## BEGIN Source extract

3. Results and Discussion
3.1. Structural, phase and compositional analyses

TiO2 exists in three phases: anatase, rutile and brookite. Pure brookite phase is unstable and difficult to synthesize. Pure rutile phase has limited photoactivity, and, therefore, is less photo-efficient than anatase phase. For application of TiO2 in photocatalysis and DSSC, anatase phase of TiO2 is considered to be more active [16]. The phase present in the synthesized samples has been determined by XRD ( Fig. 1), showing the presence of anatase TiO2 with tetragonal structure (JCPDS card No.: 84-1286). The XRD pattern of CaCO3/TiO2 nanoparticles shows peaks at 29.41° and 42.60° (marked as * in Fig. 1), which correspond to CaCO3 with hexagonal structure and rhomb-centered phase (JCPDS card No.: 85-0849). The crystallite size of the samples, calculated using Debye–Scherrer formula [17], has been found to be 10.52 nm and 8.23 nm for bare and CaCO3/TiO2 nanoparticles, respectively; the crystallite size of the latter being smaller than that of the bare TiO2 nanoparticles. From XRD analysis, the crystallite sizes of TiO2 and CaCO3/TiO2 nanoparticles have been found to be 10.52 and 8.23 nm, respectively. The growth mechanism for the bare TiO2 nanoparticles involves the spreading of the domain structure throughout the grain up to grain boundaries whereas in the case of coated TiO2 nanoparticles, this spread of domain structure is restricted due to the surface coating. This results in decrease in the crystallite size of coated TiO2 nanoparticles [11] and [18]. The presence of CaCO3 over TiO2 nanoparticles can be concluded from the XRD analysis.

Fig. 1. X-ray diffractogram of (a) TiO2 and (b) CaCO3/TiO2 nanoparticles.

Further to corroborate the XRD results, EDAX analysis of TiO2 and CaCO3/TiO2 nanoparticles has been shown in Fig. 2. The EDAX spectra of TiO2 nanoparticles ( Fig. 2(a)) reveal the presence of Ti and O elements with atomic percentage 23.86% and 76.14%, respectively. The EDAX spectrum of CaCO3/TiO2 nanoparticles ( Fig. 2(b)), reveals the presence Ca, C, O and Ti elements with atomic percentage 0.30%, 25.86%, 56.76% and 17.08%, respectively. It confirms the CaCO3 coating on the surface of TiO2 nanoparticles, observed in XRD patterns as well ( Fig. 1).

Fig. 2. EDAX spectra of (a) CaCO3/TiO2 and (b) TiO2 nanoparticles.

## END Source extract
## BEGIN Entries

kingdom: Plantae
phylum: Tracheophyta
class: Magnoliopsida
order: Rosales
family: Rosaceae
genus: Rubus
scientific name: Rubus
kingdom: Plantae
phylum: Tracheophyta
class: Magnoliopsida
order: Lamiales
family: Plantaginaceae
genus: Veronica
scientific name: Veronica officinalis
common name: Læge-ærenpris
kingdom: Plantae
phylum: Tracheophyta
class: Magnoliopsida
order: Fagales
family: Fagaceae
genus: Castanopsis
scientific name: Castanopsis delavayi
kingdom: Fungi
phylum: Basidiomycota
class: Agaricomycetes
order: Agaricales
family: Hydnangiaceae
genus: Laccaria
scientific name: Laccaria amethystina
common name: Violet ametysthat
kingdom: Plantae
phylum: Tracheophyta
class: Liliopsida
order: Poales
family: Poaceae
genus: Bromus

## END Entries

Short task A: According to the TiO2 analysis, why is the crystallite size of the CaCO3/TiO2 nanoparticles smaller than that of the bare TiO2 nanoparticles? Answer in one to three sentences.
Short task B: Carry on the TiO2 analysis after its last sentence.
The rows come from a different source than the TiO2 analysis.

Output A: In bare TiO2 nanoparticles, the domain structure spreads throughout the grain up to the grain boundaries. In the coated nanoparticles, the CaCO3 surface coating restricts this spread, so the crystallite size decreases (8.23 nm compared with 10.52 nm).

Output B:
3.2. FTIR spectroscopy

To confirm the chemical interactions of TiO2 with CaCO3, FTIR study has been done and compared with the FTIR spectra of uncoated TiO2 nanoparticles, as shown in Fig. 3. The spectra of TiO2 and CaCO3/TiO2 show a band observed at around 3421 cm-1 characteristic of non-hydrogen bonded hydroxyl groups; this is because the hydroxyl group and adsorbed water dominate the surface chemistry of TiO2 [19]. The peak observed in both the spectra at 1632 cm-1 is attributed to the bending modes of adsorbed water [20]. The characteristic vibrations of the inorganic Ti–O stretch have been observed in the range 400–900 cm-1. The FTIR spectrum confirms the existence of C–O in3CO2- in the range of 1600 cm-1 to 1300 cm-1 due to antisymmetric stretching as well as by the band at 800 cm-1 to 600 cm-1 due to the out of plane bending [21]. Overlap occurs between the stretching modes of the Ti–O and the out of plane bending modes of the3CO2- band. Two peaks, 1497 cm-1 and 1380 cm-1, corresponding to the asymmetric and symmetric stretching vibrations of O–C–O have been observed in the spectrum of CaCO3/TiO2 nanoparticles, which is due to the carboxylate group-Ti bridging structure; this confirms the presence of CaCO3 coating over TiO2 nanoparticles [12]. In general, the electron injection efficiency is reduced by hydroxyl groups and physisorbed water molecules present on the surface of TiO2 nanoparticles. The coating of CaCO3 on TiO2 nanoparticles leads to reduction in surface O–H groups, which is evident from slight decrease in the intensity of the O–H band at 3421 cm-1. Consequently, the increase in the electron injection efficiency from TiO2 to FTO is expected, which enhances the overall conversion efficiency ( η) of DSSC.

Fig. 3. FTIR spectra of (a) TiO2 and (b) CaCO3/TiO2 nanoparticles.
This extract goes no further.